▸ **Цитируемый текст**:
==============================
Если не считать собственной супруги, Франц Фердинанд мало у кого пользовался любовью. Дородный 50-летний эрцгерцог, один из 70 эрцгерцогов Габсбургской империи, стал наследником престола после того, как в 1889 году в Майерлинге застрелил свою возлюбленную и покончил с собой его кузен кронпринц Рудольф. Император Франц Иосиф своего племянника терпеть не мог, остальные считали его чванливым солдафоном. Главной страстью Франца Фердинанда была стрельба – он успел настрелять около 250 000 охотничьих трофеев, прежде чем сам угодил в потрепанный ягдташ Гаврилы Принципа.

В 1900 году эрцгерцог отдал свое сердце чешской аристократке Софии Хотек. Она была умной и самоуверенной – однажды на армейских маневрах отчитала командующих офицеров за то, что солдаты плохо держали строй. Однако отсутствие королевской крови делало ее в глазах императорского двора неподходящей кандидатурой на роль императрицы. Правящий монарх дал согласие лишь на морганатический брак, тем самым обрекая супругов на остракизм со стороны высокомерной австрийской аристократии. И хотя Франц Фердинанд с Софией души друг в друге не чаяли, им сильно досаждали мелкие унижения и издевки, сыпавшиеся на Софию из-за отсутствия королевских кровей. Франц Фердинанд назвал свой любимый прогулочный маршрут в чешском замке Конопиште «этапами крестного пути». На дворцовых мероприятиях ему отводилось место сразу за императором, но без супруги, и Франц Фердинанд ненавидел строившего эти козни обер-церемониймейстера князя Монтенуово Альфреда.

Тем не менее статус Франца Фердинанда как непосредственного престолонаследника позволял его супруге принимать генералов, политиков и иностранную знать. 13 июня 1914 года замок Конопиште навестил немецкий кайзер в сопровождении любителя роз гроссадмирала Альфреда фон Тирпица, мечтавшего посмотреть знаменитые замковые цветники. Вильгельм II с его умением попадать в анекдотичные ситуации отличился и на этот раз – его таксы Вадль и Хексль опозорились, задрав редкого фазана, принадлежавшего хозяину замка. В результате эрцгерцог и кайзер вместо дискуссии по вопросам европейской или балканской политики обсуждали это курьезное происшествие.
==============================
▸ **Строки данных**:
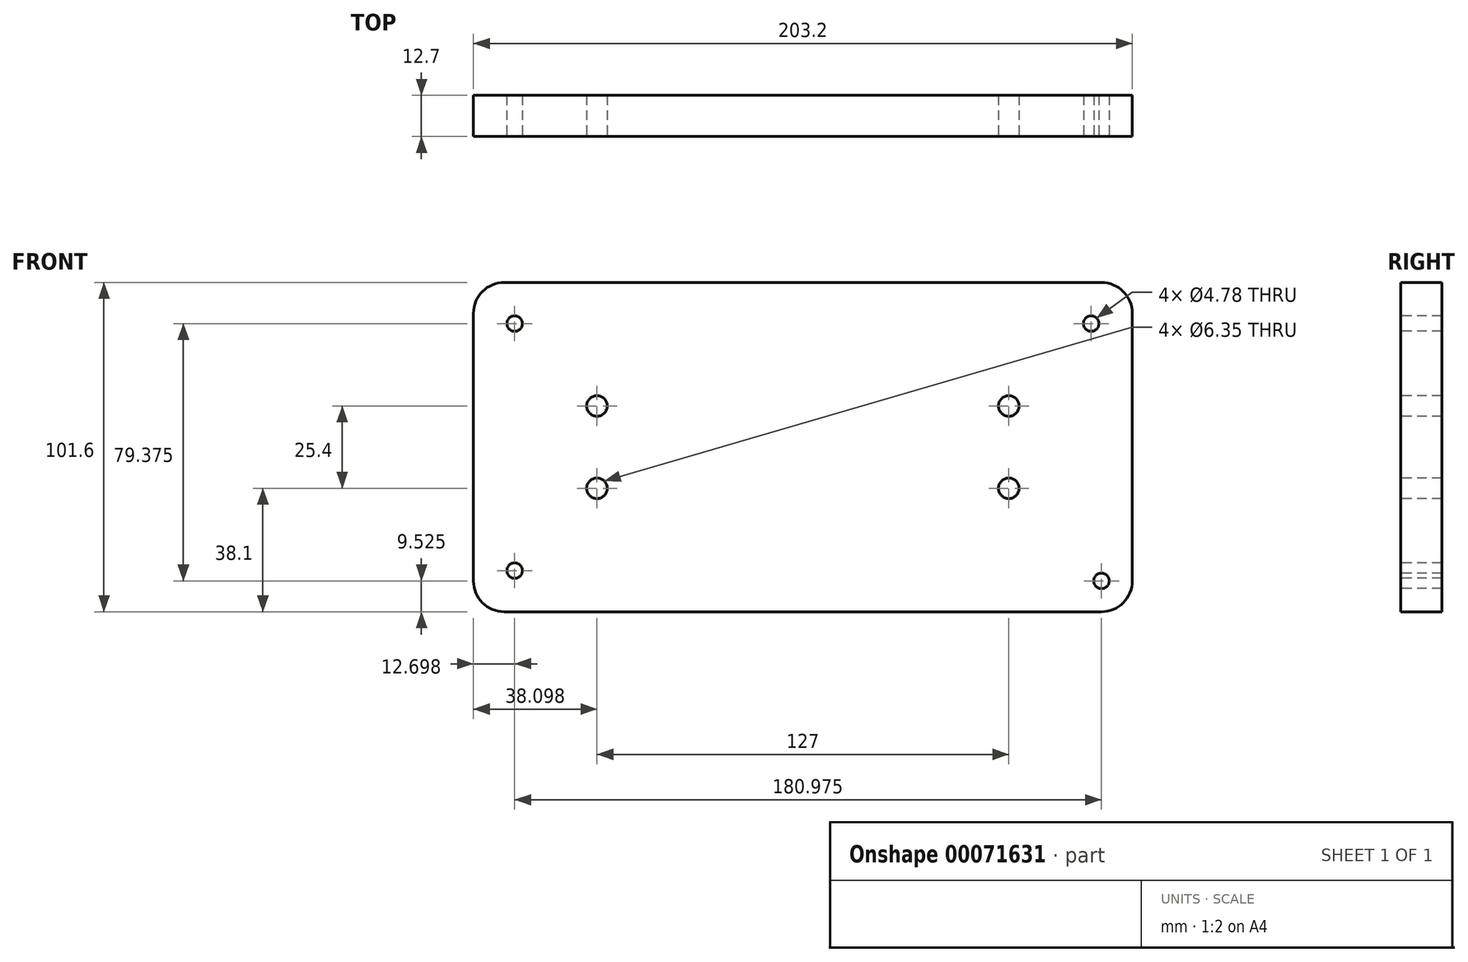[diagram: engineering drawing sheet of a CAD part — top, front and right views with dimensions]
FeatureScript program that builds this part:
==============================
▸ **Цель задания**:
Ответьте, пожалуйста, по отрывку о Франце Фердинанде: что сделали таксы кайзера во время визита в замок Конопиште?

▸ **Ответ**:
Таксы кайзера Вадль и Хексль задрали редкого фазана, принадлежавшего хозяину замка.